The store is gone, and there is no replacement for what it was. Kremer Pigmente in Germany continues — Georg’s son David is now co-managing director, and the work that began with smalt blue in the early 1970s continues to evolve. There are other suppliers, including Natural Pigments, who carry parts of what Kremer offered. And there is the small specialist community of painters, conservators, and craftspeople who depend on these materials and who, by continuing to buy seriously from the makers who continue to do this work seriously, keep the field from collapsing into mass-market alternatives.
That last point is the one I want to leave you with. Where you spend your money in the next year matters. Spend it where the work is being done well, and the work continues. Spend it carelessly, and a field that has already lost a great deal loses more.
— George O’Hanlon, Technical Director, Natural Pigments


















I found Natural Pigments back in 2006 or shortly after, through Iconofile, and have been using your products ever since.

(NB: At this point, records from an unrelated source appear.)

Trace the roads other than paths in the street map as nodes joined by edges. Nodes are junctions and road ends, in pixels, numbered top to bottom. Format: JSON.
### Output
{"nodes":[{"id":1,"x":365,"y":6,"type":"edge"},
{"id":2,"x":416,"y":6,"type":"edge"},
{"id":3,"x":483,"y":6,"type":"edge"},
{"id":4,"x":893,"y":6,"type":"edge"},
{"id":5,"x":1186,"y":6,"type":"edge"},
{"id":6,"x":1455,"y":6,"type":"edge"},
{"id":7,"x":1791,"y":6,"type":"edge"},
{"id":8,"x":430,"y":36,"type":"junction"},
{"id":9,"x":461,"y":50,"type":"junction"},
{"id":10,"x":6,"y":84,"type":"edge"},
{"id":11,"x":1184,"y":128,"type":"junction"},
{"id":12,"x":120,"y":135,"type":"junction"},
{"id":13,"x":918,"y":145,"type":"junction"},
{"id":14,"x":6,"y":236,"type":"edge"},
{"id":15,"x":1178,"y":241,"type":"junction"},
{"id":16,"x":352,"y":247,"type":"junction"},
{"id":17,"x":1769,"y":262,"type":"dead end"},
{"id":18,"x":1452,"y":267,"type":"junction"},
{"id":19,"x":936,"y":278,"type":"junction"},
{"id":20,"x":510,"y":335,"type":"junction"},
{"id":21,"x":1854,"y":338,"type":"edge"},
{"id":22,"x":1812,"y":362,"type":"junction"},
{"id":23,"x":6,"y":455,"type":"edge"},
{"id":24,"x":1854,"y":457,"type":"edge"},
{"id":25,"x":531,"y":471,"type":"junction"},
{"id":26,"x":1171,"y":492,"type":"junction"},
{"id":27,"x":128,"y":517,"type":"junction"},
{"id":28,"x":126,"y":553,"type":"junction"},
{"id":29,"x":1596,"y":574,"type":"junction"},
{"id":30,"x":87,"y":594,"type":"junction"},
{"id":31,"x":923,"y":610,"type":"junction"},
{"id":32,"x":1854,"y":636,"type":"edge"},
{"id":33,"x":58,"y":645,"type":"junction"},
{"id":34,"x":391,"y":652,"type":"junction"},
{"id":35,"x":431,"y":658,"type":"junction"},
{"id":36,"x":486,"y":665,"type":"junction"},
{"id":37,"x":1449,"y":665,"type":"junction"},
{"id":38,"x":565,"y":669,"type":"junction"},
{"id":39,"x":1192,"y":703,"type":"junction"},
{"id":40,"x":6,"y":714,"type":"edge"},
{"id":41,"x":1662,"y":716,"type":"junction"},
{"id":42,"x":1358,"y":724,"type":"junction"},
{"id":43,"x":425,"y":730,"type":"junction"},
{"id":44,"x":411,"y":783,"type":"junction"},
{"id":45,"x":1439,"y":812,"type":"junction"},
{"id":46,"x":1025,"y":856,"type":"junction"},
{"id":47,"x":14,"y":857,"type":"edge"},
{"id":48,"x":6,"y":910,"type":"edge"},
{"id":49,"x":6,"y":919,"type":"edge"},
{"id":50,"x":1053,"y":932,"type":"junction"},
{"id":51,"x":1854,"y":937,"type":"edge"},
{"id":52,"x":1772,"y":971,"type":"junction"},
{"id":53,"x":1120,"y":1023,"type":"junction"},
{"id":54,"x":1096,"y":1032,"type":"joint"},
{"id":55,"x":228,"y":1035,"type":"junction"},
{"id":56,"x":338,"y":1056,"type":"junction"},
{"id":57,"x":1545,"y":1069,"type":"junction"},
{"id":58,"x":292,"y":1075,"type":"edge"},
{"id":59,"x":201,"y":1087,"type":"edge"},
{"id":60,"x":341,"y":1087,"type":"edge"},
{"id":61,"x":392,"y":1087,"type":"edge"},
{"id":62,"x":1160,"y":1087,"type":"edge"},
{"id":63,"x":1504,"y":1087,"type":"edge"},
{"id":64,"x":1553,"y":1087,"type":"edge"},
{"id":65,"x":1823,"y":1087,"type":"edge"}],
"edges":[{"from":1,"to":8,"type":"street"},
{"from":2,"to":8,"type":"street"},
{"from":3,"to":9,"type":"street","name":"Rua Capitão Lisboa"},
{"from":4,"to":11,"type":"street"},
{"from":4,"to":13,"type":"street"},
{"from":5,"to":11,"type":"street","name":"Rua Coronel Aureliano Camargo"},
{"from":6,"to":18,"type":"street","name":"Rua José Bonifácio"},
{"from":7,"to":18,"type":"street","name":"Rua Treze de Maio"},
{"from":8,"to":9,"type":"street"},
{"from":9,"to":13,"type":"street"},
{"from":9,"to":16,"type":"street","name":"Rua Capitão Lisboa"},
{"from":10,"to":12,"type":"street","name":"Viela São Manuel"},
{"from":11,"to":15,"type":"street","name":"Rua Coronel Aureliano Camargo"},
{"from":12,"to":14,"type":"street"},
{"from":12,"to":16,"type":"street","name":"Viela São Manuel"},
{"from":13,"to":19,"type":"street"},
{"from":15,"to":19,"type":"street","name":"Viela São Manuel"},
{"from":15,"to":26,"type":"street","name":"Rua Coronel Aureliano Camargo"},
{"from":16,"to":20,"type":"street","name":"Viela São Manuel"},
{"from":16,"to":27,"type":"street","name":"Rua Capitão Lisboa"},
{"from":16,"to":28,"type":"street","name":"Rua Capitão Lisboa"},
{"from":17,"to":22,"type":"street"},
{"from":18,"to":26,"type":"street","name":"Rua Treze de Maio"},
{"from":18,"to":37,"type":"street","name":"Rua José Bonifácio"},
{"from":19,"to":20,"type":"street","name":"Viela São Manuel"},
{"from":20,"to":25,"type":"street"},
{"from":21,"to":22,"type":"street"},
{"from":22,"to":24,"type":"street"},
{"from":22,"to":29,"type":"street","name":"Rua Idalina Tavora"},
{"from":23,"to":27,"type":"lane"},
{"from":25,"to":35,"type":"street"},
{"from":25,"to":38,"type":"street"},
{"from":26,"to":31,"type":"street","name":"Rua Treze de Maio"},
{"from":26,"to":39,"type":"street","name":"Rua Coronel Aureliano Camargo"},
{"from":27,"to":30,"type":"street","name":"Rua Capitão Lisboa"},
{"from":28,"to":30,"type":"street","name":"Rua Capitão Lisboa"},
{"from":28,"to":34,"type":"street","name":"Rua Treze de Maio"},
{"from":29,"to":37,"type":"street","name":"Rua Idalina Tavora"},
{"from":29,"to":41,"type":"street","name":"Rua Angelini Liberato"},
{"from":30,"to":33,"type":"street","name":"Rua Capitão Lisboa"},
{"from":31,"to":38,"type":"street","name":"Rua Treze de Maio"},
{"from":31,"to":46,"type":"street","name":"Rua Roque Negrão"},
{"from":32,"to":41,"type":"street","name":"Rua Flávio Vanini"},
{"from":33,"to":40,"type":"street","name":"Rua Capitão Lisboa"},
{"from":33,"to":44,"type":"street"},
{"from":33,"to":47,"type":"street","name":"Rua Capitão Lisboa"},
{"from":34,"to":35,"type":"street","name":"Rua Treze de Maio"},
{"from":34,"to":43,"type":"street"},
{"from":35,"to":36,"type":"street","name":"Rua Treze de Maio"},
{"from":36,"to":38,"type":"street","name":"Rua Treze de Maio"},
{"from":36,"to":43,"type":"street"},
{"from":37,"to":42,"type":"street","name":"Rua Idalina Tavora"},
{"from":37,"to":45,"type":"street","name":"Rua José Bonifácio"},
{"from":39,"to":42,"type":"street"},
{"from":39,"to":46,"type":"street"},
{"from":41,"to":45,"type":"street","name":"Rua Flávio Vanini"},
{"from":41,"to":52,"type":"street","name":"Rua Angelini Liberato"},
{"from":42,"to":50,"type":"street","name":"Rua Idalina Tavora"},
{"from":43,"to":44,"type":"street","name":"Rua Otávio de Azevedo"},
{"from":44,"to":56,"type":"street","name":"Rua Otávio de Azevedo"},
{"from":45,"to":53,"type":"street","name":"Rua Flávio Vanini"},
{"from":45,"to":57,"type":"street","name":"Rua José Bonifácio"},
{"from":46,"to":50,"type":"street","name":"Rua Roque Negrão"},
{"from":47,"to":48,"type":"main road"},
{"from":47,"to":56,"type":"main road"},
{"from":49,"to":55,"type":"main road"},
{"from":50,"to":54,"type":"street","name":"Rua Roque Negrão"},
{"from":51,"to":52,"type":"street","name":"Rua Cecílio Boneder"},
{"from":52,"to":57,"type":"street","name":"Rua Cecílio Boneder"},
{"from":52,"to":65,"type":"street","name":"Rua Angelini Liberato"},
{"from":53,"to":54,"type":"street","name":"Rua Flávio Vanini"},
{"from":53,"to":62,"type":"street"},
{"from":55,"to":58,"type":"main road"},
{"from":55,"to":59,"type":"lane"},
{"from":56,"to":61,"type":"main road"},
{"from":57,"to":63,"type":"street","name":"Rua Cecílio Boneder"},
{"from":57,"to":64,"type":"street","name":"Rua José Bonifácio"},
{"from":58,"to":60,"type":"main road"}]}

I taught a methods and materials class briefly at LAAFA, and your catalog was one of the handouts. As your product line has grown and as Natural Pigments has started to include modern pigments, I have used Natural Pigments more and more. Thank you for all your hard work!
I'm so glad to have both Natural Pigments and Kremer Pigments as resources in both my teaching and my own practice! Thank you for all you do--working with historical pigments has changed my life.